Exploiter ou cultiver

Au mois de mars dernier, s'est tenu à Paris un Congrès national de la Culture en Bon Père de Famille, le compte rendu en a été publié et on lit sur la couverture : « On n'exploite pas la terre, on la cultive. » Ces quelques mots, dus à M. F. Robin, président de la Fédération nationale de la Propriété agricole constituent la conclusion du Congrès, et l'Académie d'Agriculture a fait bon accueil à l'auteur de cet ultime enseignement.

Des rapprochements viennent à l'esprit et, m'en faisant récemment l'écho auprès d'un excellent agriculteur qui occupe une situation de premier plan au sein de la Fédération nationale des exploitants agricoles, j'ai pensé qu'il serait intéressant, au début de l'automne, de délaisser les questions purement techniques pour faire réfléchir nos lecteurs sur ce sujet.

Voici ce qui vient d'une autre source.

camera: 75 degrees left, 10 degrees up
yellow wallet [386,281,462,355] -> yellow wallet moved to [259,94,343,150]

Ouvrons le dictionnaire. La culture, c'est la fertilisation par le travail ; cultiver, c'est s'attacher passionnément, et nous voyons immédiatement l'homme des champs répondre très exactement à cette définition. Mieux encore ; dans notre pays, une autre idée est attachée à l'acte du cultivateur et cette idée est passée dans le droit ; la culture en bon père de famille est celle que doit pratiquer celui qui loue le bien d'autrui. Nous rejoignons là ceux qui comprennent le paysan français ; il s'agit de conserver la terre en bon état de productivité. Ce n'est pas impunément que l'on a inscrit l'obligation de conserver les pailles à la ferme, de les transformer en fumier grâce à un bétail suffisant et que, la vente des fumiers étant interdite, on maintient la fertilité par l'entretien d'un taux convenable d'humus.

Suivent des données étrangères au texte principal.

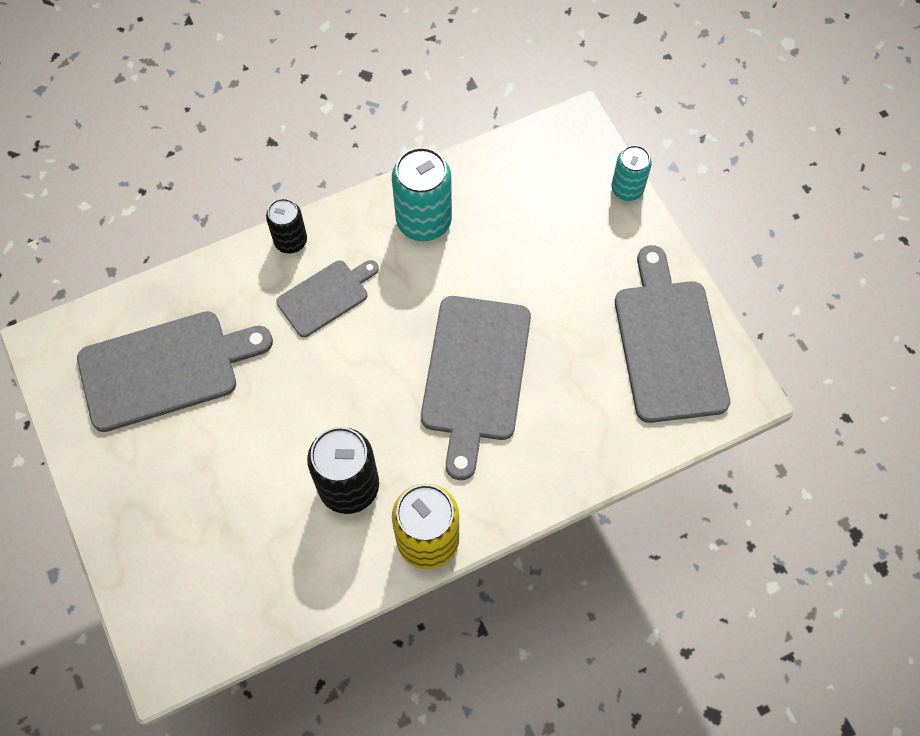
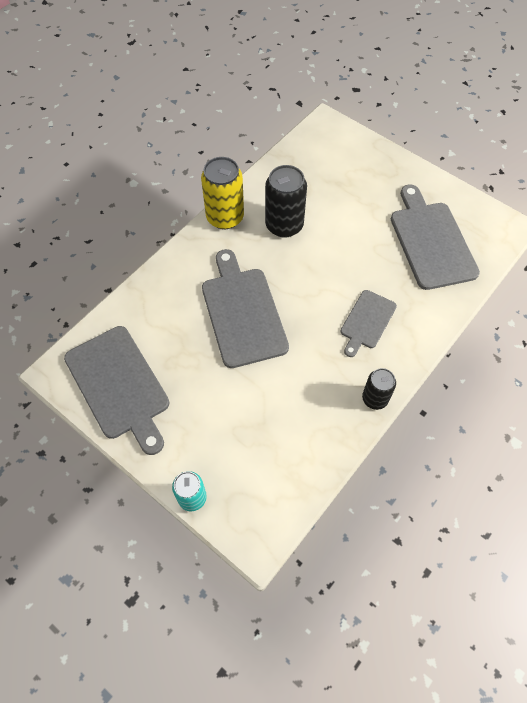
camera: 155 degrees right, 5 degrees down
grey cutting board [77,311,273,432] -> grey cutting board turned 120 degrees clockwise [391,184,480,290]
black can [266,198,307,254] -> black can moved to [362,368,396,410]
turquoise can [392,147,452,241] -> none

Il existe des baux qui laissent des libertés au preneur ; on cite des fermes où la paille est plus ou moins vendue, où le bétail est réduit, presque supprimé : on ajoute les exemples de fermes sur lesquelles les engrais minéraux jouent un rôle prépondérant et, de temps à autre, les tribunaux ont à connaître de procès entre propriétaires et fermiers sortants, où l'on cherche à mesurer l'état de culture du sol d'après les éléments fertilisants rapportés.

Certes, d'autres notions restent à l'appui de la culture en bon père de famille, notamment le souci du cultivateur de transmettre à ses descendants une propriété maintenue ou, mieux encore, améliorée : la notion de propriété individuelle est évoquée sur ce plan strictement personnel.

Parallèlement au mot culture — mais plus tard — s'est développé l'emploi du mot exploitation. Le dictionnaire nous dit à ce propos : exploiter, mettre en valeur, utiliser à son profit ... un peu plus loin, exploiter, abuser de quelqu'un à son profit ; exemple, exploiter ses ouvriers ; en culture, action d'exploiter. Laissons l'exemple ci-dessus qui, malheureusement, n'a pas été et n'est pas quelquefois sans vérité ; revenons à notre terre. L'exploitant serait donc l'agriculteur qui utilise la terre à son profit, qui abuse ... mettons de la terre. Voilà qui est grave. Exploiter est donc un acte immédiat sans souci du lendemain, c'est le passant qui tire du moment tout ce qui est intéressant lucrativement parlant, qui n'a pas le souci de l'avenir, qui se désintéresse du fonds. La chose et grave, car la suite peut être radicalement compromise.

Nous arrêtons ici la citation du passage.